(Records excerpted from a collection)
Content starts

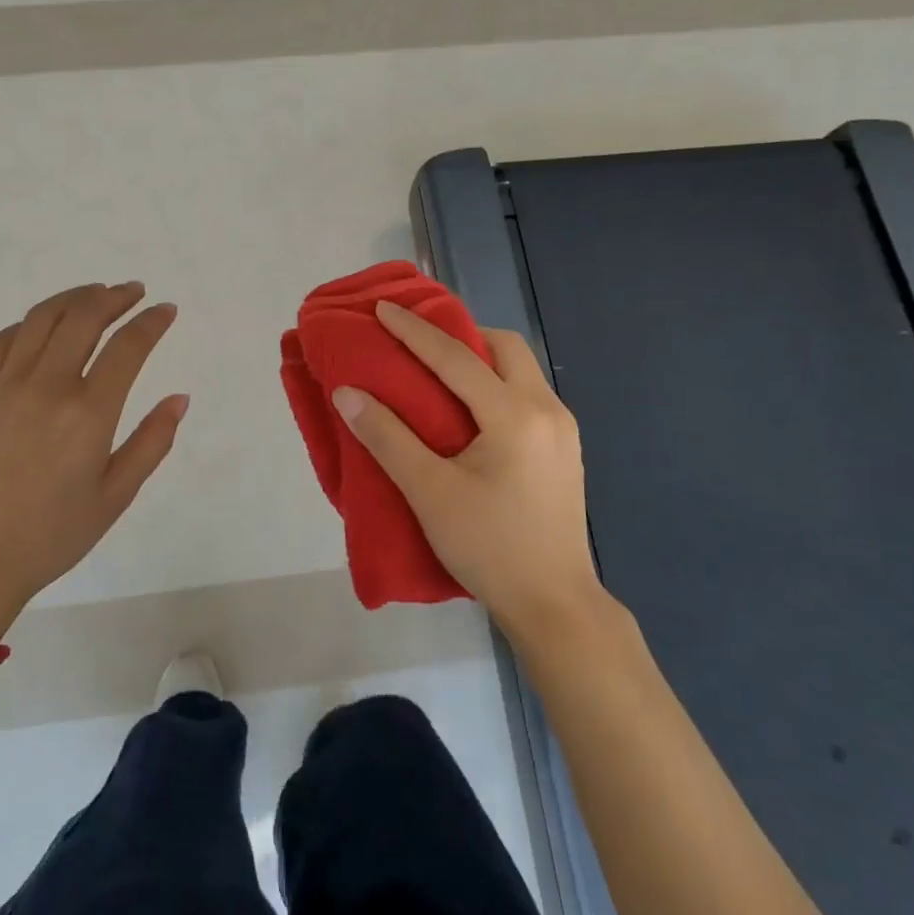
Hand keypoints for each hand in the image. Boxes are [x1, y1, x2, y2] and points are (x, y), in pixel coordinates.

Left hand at [0, 283, 187, 637]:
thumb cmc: (54, 534)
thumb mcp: (116, 495)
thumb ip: (152, 442)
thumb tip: (179, 399)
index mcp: (89, 413)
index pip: (128, 347)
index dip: (152, 322)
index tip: (166, 310)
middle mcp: (47, 387)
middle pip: (83, 318)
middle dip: (114, 297)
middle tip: (133, 293)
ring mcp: (5, 386)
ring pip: (41, 319)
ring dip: (73, 298)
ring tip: (95, 294)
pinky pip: (3, 341)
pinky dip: (30, 323)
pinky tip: (44, 325)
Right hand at [331, 301, 614, 649]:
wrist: (555, 605)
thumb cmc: (489, 547)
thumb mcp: (429, 492)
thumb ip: (387, 437)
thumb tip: (348, 393)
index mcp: (515, 415)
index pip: (456, 358)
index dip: (414, 331)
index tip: (383, 309)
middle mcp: (547, 410)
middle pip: (505, 348)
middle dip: (461, 335)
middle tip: (420, 344)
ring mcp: (564, 431)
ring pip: (522, 371)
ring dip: (482, 360)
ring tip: (440, 373)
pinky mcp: (565, 451)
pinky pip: (529, 396)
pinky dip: (497, 386)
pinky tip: (471, 412)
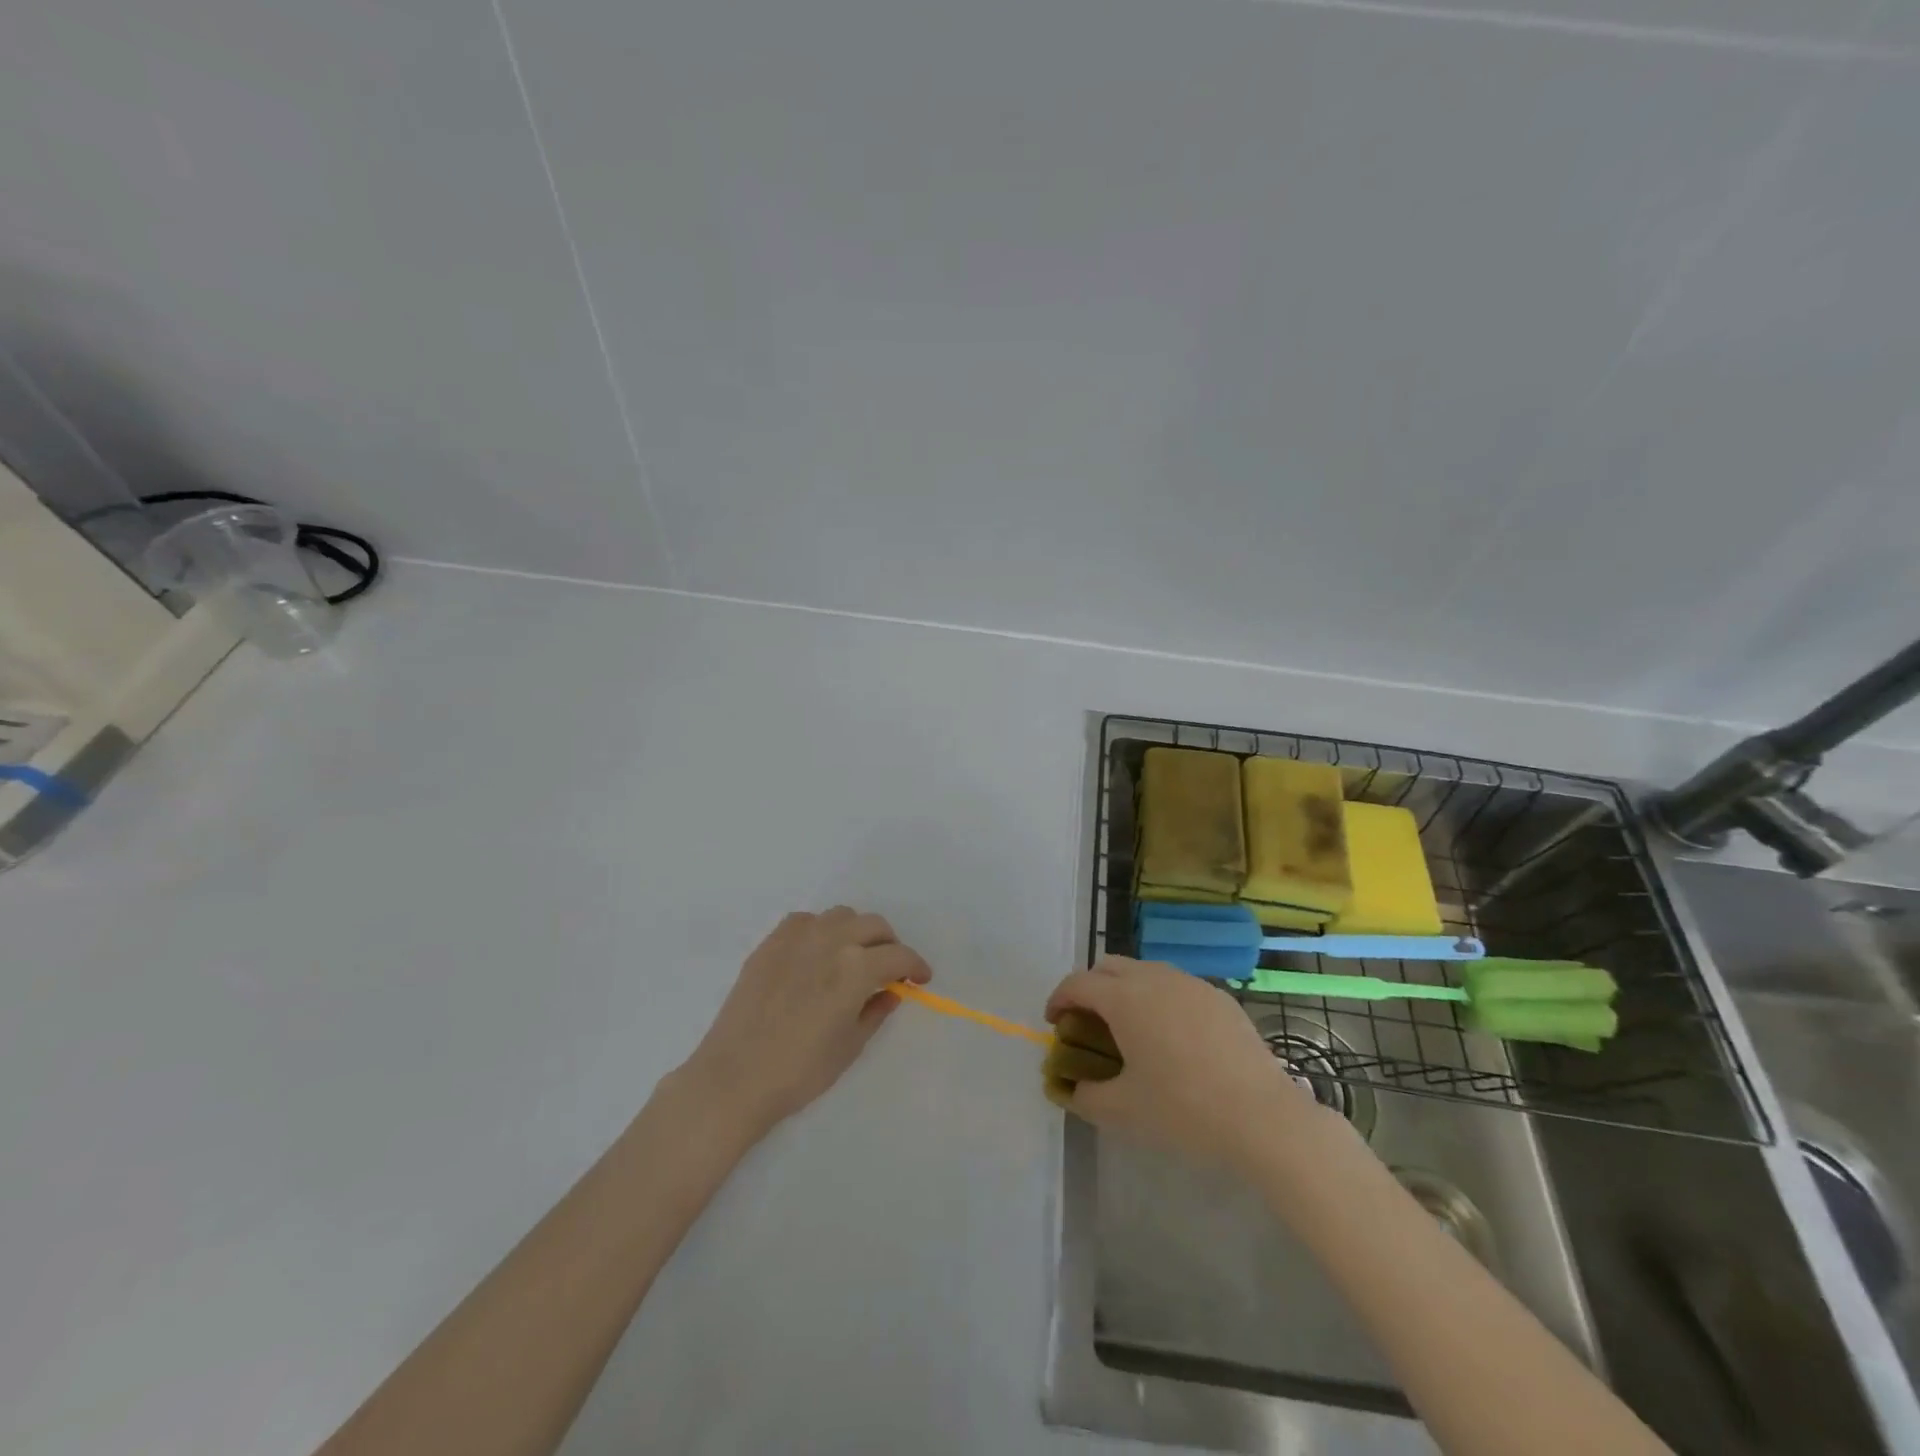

Content ends

Task to complete.
Among the entries above, the line containing "index mcp: (89, 413)", the line containing "thumb tip: (348, 393)", and all lines between them are to be restated word for word; nothing else belongs in the reply.

Result.
index mcp: (89, 413)
index pip: (128, 347)
index dip: (152, 322)
index tip: (166, 310)
middle mcp: (47, 387)
middle pip: (83, 318)
middle dip: (114, 297)
middle tip: (133, 293)
ring mcp: (5, 386)
ring pip: (41, 319)
ring dip: (73, 298)
ring tip: (95, 294)
pinky pip: (3, 341)
pinky dip: (30, 323)
pinky tip: (44, 325)
Right hand at [331, 301, 614, 649]:
wrist: (555, 605)
thumb cmc: (489, 547)
thumb mcp: (429, 492)
thumb ip: (387, 437)
thumb tip: (348, 393)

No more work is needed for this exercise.